I generalized the function provided in Forecasting to create lags of various lengths. Unforunately, the larger the lag, the smaller the dataset, so the information criteria are lower than models that use smaller lags and larger datasets. These modelscan not be compared for that reason, among others.

predictors <- function(ts, var, lags){
  cbind(
    var = ts[,var],
    varLag1 = stats::lag(ts[,var],-lags[1]),
    varLag2 = stats::lag(ts[,var],-lags[2]),
    varLag3 = stats::lag(ts[,var],-lags[3])
  ) %>% 
    window(end = c(2018, 2))
}
lagpreds.mult <- cbind(predictors(covars, "ts.temp", c(1,2,3)),
                       predictors(covars, "ts.stations", c(1,2,3)))

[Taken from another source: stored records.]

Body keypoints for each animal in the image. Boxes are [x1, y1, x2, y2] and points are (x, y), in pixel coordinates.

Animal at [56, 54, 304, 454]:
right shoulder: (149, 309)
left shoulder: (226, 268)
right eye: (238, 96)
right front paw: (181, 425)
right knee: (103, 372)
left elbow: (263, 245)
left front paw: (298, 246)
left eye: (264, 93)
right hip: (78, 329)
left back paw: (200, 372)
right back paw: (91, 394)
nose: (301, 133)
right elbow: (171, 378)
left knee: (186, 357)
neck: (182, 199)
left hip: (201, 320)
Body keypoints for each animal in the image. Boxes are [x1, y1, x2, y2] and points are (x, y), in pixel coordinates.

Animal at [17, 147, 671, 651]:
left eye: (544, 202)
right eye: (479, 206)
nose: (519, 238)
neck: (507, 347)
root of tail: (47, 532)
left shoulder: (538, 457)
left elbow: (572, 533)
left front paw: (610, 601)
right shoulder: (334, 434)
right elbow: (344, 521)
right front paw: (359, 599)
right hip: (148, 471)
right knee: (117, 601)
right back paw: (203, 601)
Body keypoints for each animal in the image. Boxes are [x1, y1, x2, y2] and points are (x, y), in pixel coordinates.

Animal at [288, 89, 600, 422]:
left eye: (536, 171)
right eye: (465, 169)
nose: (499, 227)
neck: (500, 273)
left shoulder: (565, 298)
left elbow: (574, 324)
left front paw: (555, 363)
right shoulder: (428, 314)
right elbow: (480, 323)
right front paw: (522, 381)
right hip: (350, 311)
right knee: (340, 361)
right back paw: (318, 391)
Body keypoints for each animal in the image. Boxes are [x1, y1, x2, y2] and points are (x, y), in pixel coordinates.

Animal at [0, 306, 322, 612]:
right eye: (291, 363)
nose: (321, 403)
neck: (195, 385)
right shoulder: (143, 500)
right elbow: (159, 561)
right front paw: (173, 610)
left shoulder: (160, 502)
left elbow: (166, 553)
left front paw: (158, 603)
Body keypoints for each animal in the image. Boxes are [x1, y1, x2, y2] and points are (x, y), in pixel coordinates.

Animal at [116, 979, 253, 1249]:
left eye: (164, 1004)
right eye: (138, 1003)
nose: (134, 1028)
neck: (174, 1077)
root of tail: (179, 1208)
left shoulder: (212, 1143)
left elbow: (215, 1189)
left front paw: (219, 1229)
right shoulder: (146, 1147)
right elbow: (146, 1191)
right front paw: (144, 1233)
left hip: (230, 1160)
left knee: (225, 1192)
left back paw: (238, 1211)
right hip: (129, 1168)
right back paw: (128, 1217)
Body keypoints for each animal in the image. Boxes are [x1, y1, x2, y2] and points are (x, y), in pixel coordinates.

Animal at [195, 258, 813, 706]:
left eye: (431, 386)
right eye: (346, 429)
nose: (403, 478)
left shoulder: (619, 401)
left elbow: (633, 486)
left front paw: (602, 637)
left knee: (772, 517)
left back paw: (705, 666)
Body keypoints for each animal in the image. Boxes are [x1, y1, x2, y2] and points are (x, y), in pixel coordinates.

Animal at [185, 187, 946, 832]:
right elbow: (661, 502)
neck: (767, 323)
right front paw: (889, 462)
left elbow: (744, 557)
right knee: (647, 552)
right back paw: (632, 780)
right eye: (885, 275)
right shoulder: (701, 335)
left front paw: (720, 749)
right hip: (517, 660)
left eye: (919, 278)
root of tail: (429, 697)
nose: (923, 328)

fit1 <- auto.arima(total.ts[4:90], xreg=lagpreds.mult[4:90,1:5],
  stationary=T) # best model has 4 lagged terms for temperature and the present station number

fit2 <- auto.arima(total.ts[4:90], xreg=lagpreds.mult[4:90, 1:3],
  stationary=TRUE)

c(fit1[["aicc"]], fit2[["aicc"]])

Dynamic regression and lagged predictor terms do not improve the model AICC beyond the best models based on the best models produced by purely the forecast variable. It is logical because it seems unlikely that the number of stations will have a large impact in the short run.